Tapi Rajata tidak tahu apa-apa tentang itu dan terus mengejar Mika. Dia bingung kenapa Mika terus menolaknya, dan tidak percaya dengan alasan yang diungkapkan gadis itu.
Huff… Entah karena efek hormon, atau bagaimana, tapi saya merasa konflik ini tuh berat dan menyentuh banget. Bagian paling sedih ya ketika Mika akhirnya bilang ke ibunya Rajata kalo dia adalah kakaknya Dhesa. Robby juga akhirnya tahu, dan ternyata si Robby ini beneran mencintai Dhesa, and still do.
Tentu saja setelah puncaknya itu, Rajata juga jadi tahu. Barulah ia mengerti alasan di balik sikap Mika selama ini. Dan dengan lembutnya dia berusaha memahami Mika.
Saya pribadi kalo di posisi Mika kayaknya ga mungkin lah nerima Rajata walau bagaimana pun. Karena ibu dan adiknya itu pasti mengingatkan dengan trauma yang mendalam. Itulah yang membuat konflik dalam novel ini terasa sangat dalam, karena memang begitu. Belum lagi konflik antara Mika dan ibunya yang juga depresi.
Novel ini jadi begitu berkesan bagi saya, mungkin juga karena sebelum ini saya baca Dirt on My Boots, yang aura ceritanya beda banget. Jadi semacam shock, tapi shock yang menyenangkan.

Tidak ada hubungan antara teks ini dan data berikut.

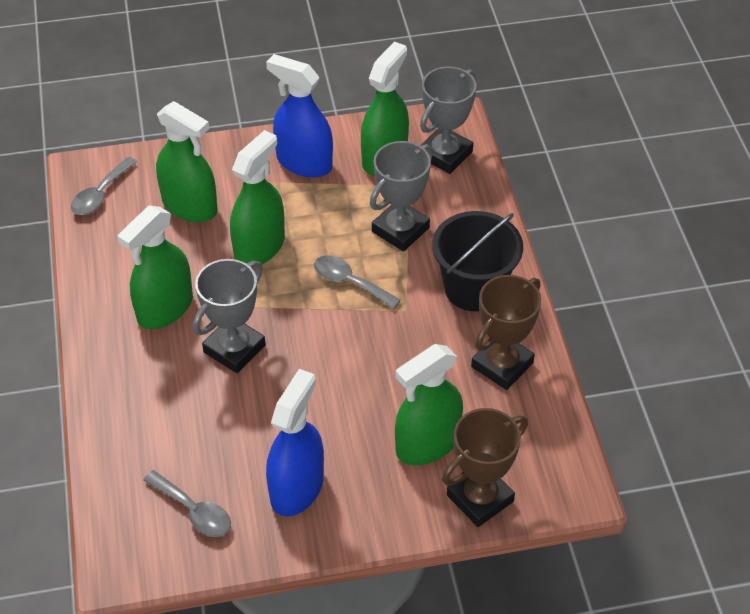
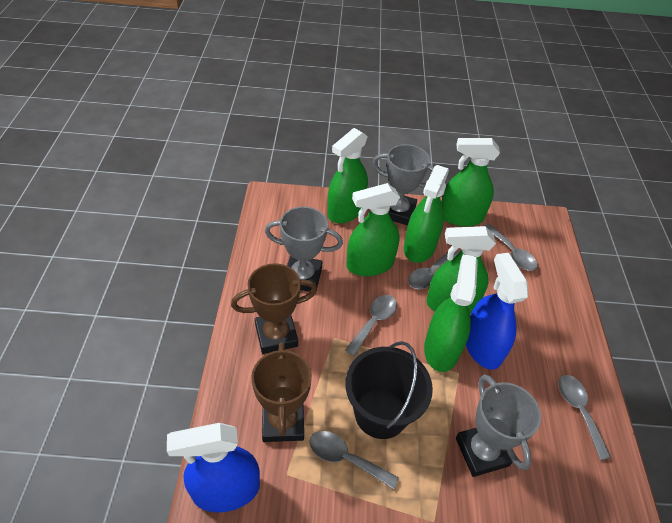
green spray bottle: [118,205,193,329] [156,101,218,222] [230,130,285,265] [361,42,409,176] [395,344,463,465] = 5 -> [327,128,368,223] [346,183,400,276] [404,165,449,263] [424,254,478,372] [426,226,496,314] [441,138,500,227] = 6
grey spoon: [71,157,137,215] [143,470,231,537] [314,255,401,309] = 3 -> [309,431,399,490] [345,295,397,356] [408,250,459,289] [485,224,538,271] [558,375,611,460] = 5

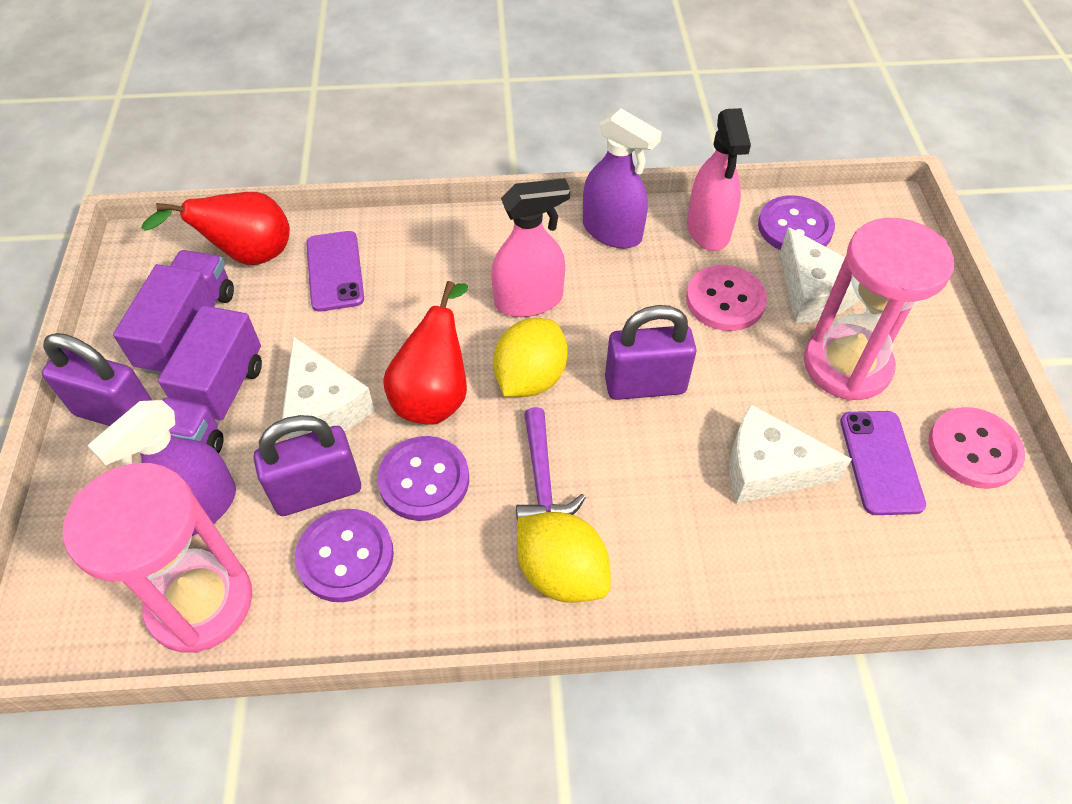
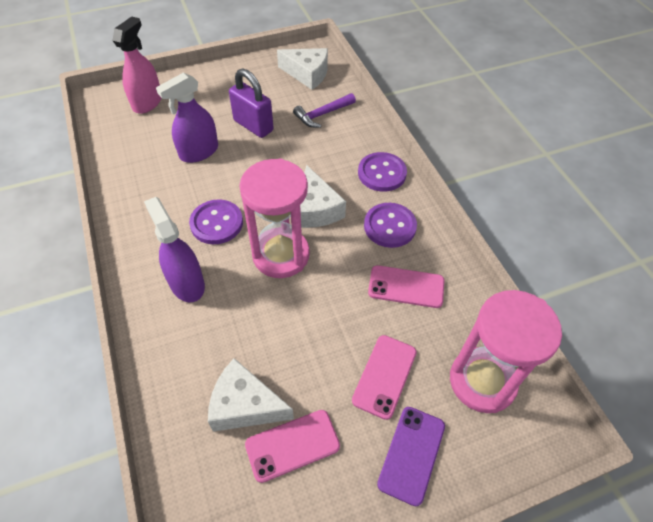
pink button: [686,265,767,331] [928,407,1025,489] = 2 -> none = 0
pink phone: none = 0 -> [245,410,340,483] [352,335,417,420] [368,265,444,308] = 3
pink spray bottle: [491,178,570,317] [687,108,751,251] = 2 -> [112,17,161,114] = 1
purple padlock: [42,333,152,426] [254,415,361,516] [605,305,697,400] = 3 -> [229,69,274,138] = 1
purple phone: [306,231,364,312] [840,411,926,515] = 2 -> [377,407,445,506] = 1
purple truck: [113,250,234,375] [158,305,262,453] = 2 -> none = 0
red pear: [141,192,290,265] [383,281,468,425] = 2 -> none = 0
yellow lemon: [493,318,568,397] [517,512,611,603] = 2 -> none = 0

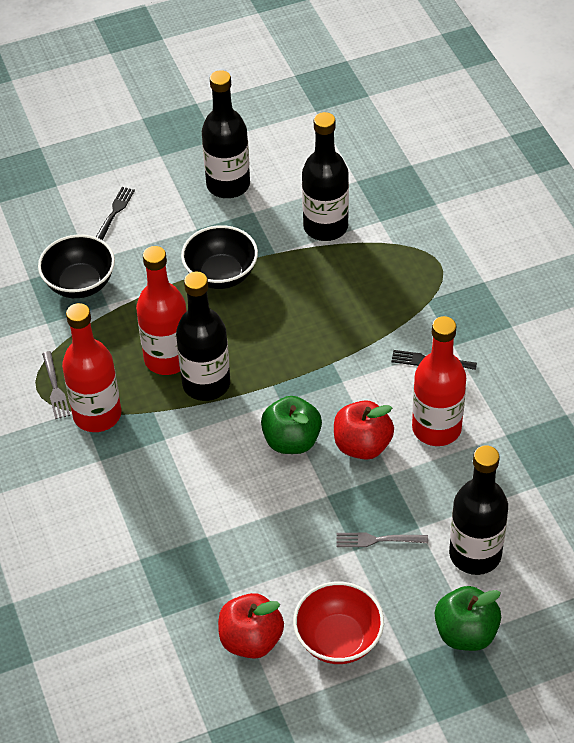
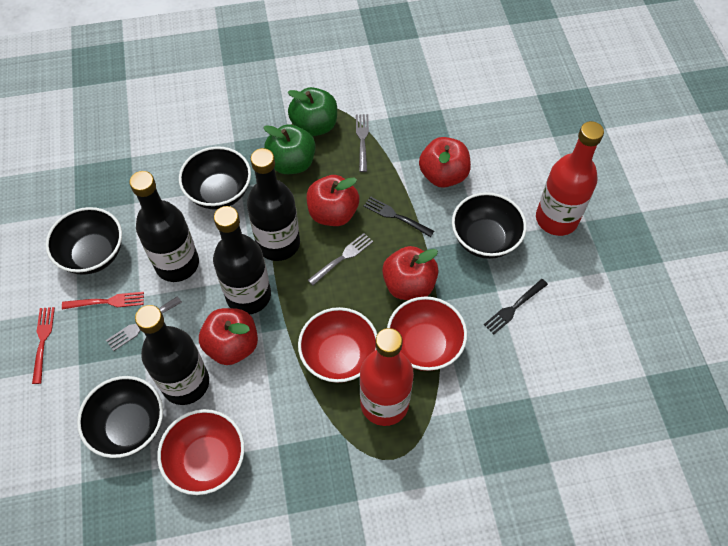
black bowl: [38,235,115,298] [181,225,258,289] = 2 -> [46,207,122,275] [77,376,163,458] [179,147,251,210] [452,192,527,259] = 4
grey fork: [42,351,70,419] [336,533,428,547] = 2 -> [106,296,182,351] [308,233,373,285] [356,114,369,172] = 3
red apple: [218,593,284,659] [334,400,394,460] = 2 -> [199,308,258,365] [307,175,359,226] [382,246,439,300] [419,137,471,188] = 4
red bottle: [62,303,121,432] [136,246,187,375] [412,316,466,446] = 3 -> [360,328,414,426] [536,121,604,236] = 2
red bowl: [293,582,384,664] = 1 -> [157,409,245,495] [298,307,377,383] [387,296,467,371] = 3
red fork: none = 0 -> [32,307,55,384] [62,292,144,309] = 2

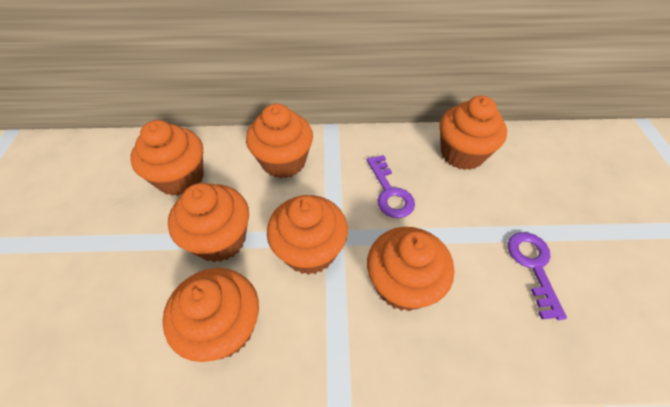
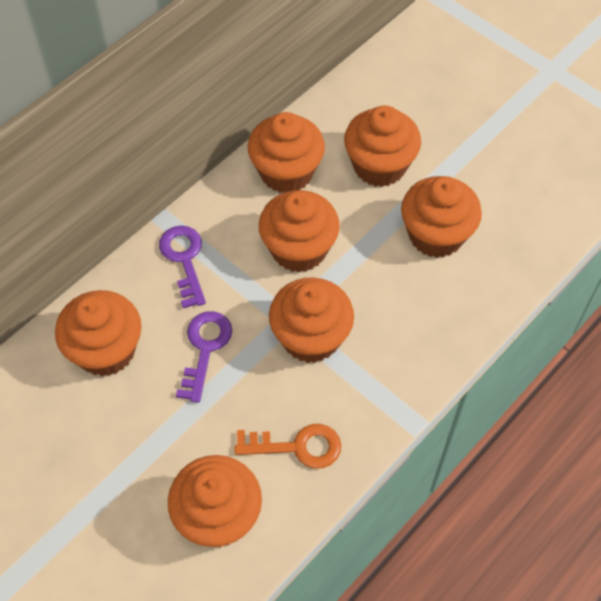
orange key: none = 0 -> [234,424,341,469] = 1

Tapi saya sendiri bener-bener suka dengan gaya penulisan Titi Sanaria, karena tidak kebanyakan deskripsi tentang sekitar atau baju, atau apa lah. Fokus pada perasaan tokoh, dan mengeksplorasinya dengan cara yang unik juga lucu.
Walaupun dark, di Midnight Prince ini juga ada beberapa bagian lucu. Misal ketika Mika membandingkan fisiknya dengan sahabatnya, Kinan, berikut ini:
“Kulitnya (Kinan) putih bersih dan sehalus porselen dari zaman Dinasti Ming. Tubuhnya ideal, hidung mancung, bibir yang penuh, dan tentu saja mata besar yang bersinar jail. Dia makhluk paling supel yang pernah kukenal.
Secara fisik, aku sangat bertolak belakang dengan Kinan. Kulitku jauh lebih gelap. Seperti tembikar zaman Dinasti Ming yang lupa diangkat ketika dibakar dan baru ditemukan beberapa hari kemudian.”
Saya suka banget dengan persahabatan antara Mika dan Kinan, mengingatkan saya dengan sahabat saya sejak TK yang juga supeeerrr baiik. Kinan bene-bener representasi sahabat yang super tapi juga natural.
Selain itu saya suka dengan akhir cerita yang tidak menyisakan tanda tanya bagi pembaca. Semua konflik terjawab dan saya puas.
Tapi, ada satu hal yang bikin gemes. Si Rajata itu lho kok ya perfect banget! Hahahaha. Abis baca ini, saya langsung protes ke suami dan bilang, “Masa’ cowonya cakep, pinter, kaya, dan baiik banget. Ga mungkin kan ada cowo kayak gitu? GA MUNGKIN KAN???” Huahahaha.
Sekian tentang novel ini dan terima kasih telah membaca. Wkwk.